### Input data
════════════════

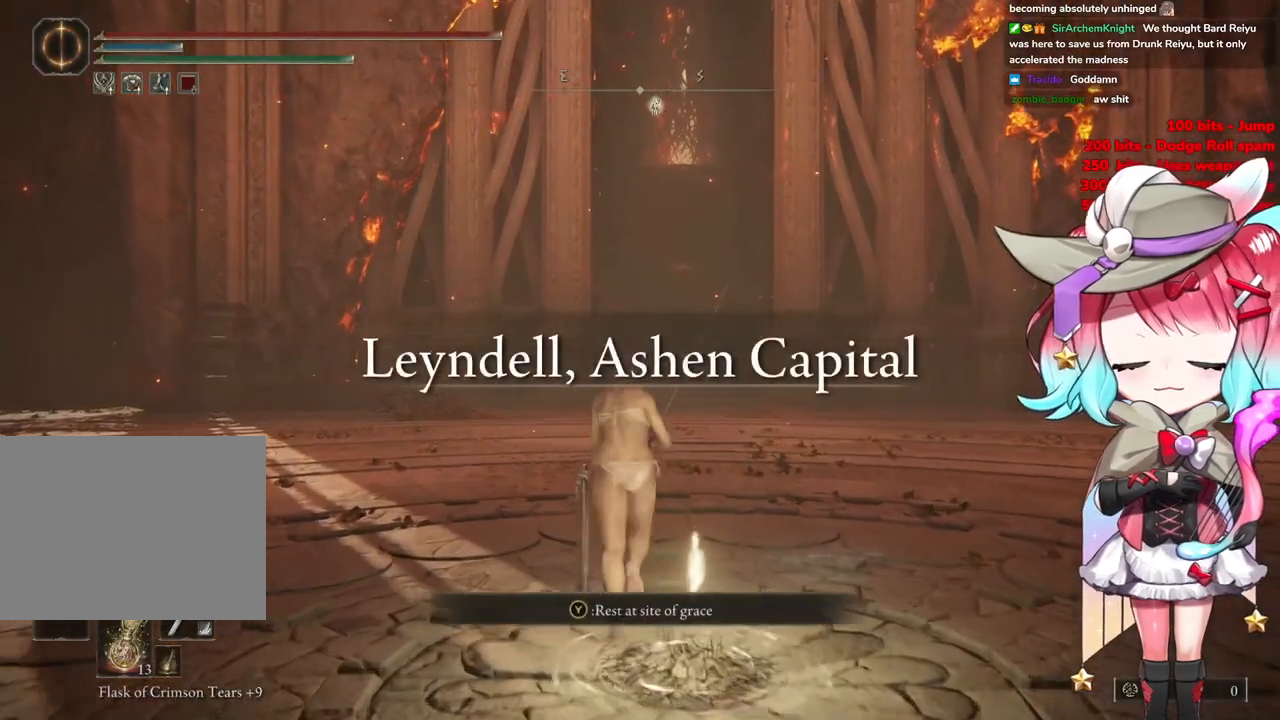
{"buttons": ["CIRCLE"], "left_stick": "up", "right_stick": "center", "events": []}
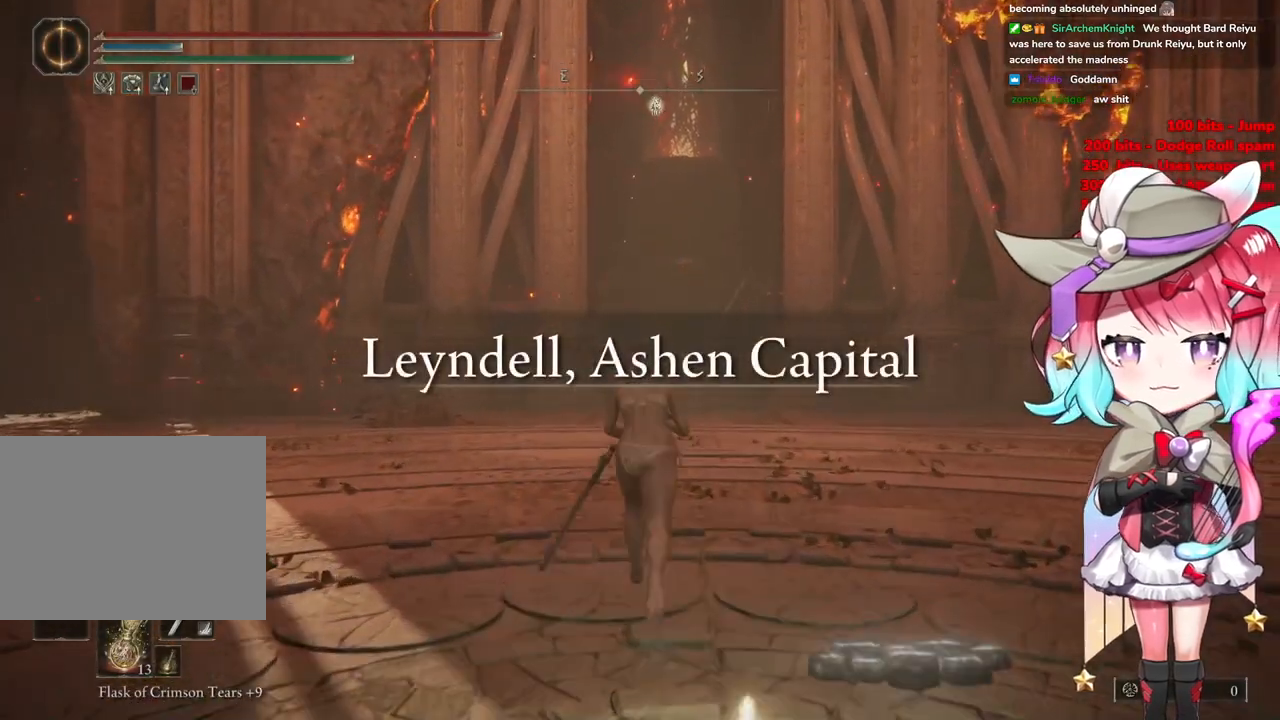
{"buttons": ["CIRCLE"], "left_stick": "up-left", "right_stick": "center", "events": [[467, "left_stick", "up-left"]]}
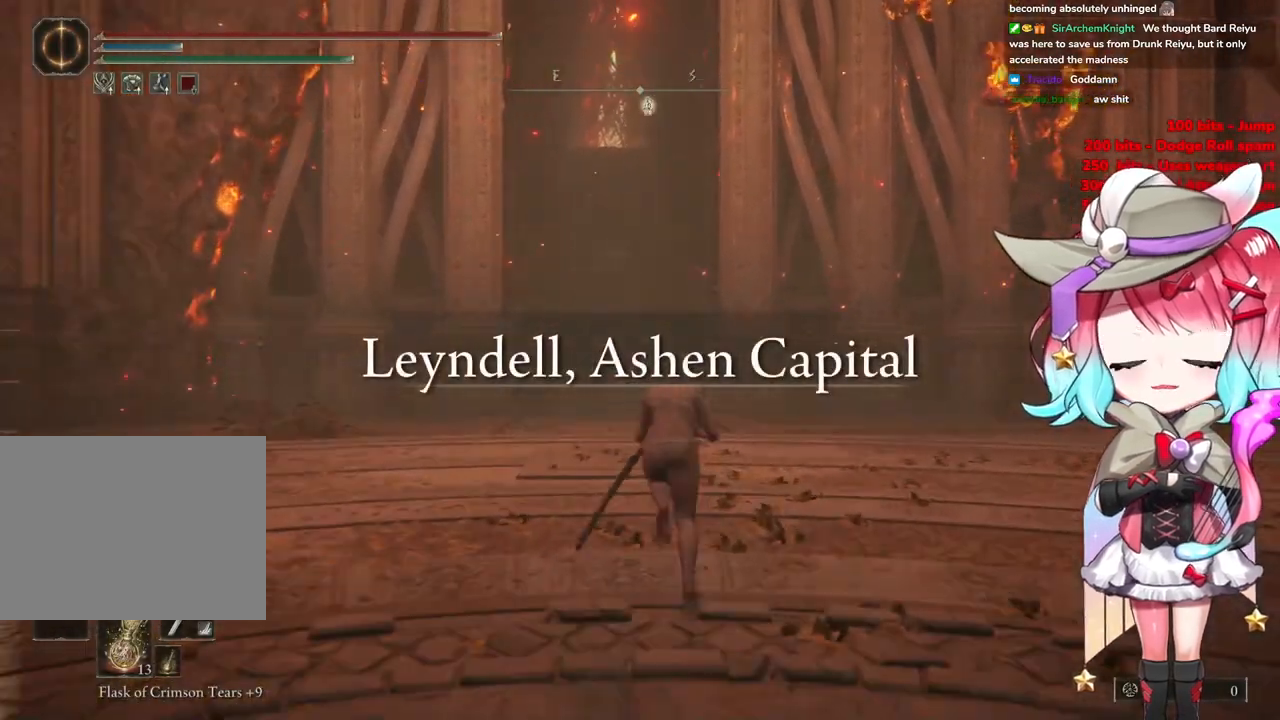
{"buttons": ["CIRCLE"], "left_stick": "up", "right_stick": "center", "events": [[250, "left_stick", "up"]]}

════════════════

### The task
For this step, transcribe all the material above exactly and drop the images.

### Exercise output
{"buttons": ["CIRCLE"], "left_stick": "up", "right_stick": "center", "events": []}
{"buttons": ["CIRCLE"], "left_stick": "up-left", "right_stick": "center", "events": [[467, "left_stick", "up-left"]]}
{"buttons": ["CIRCLE"], "left_stick": "up", "right_stick": "center", "events": [[250, "left_stick", "up"]]}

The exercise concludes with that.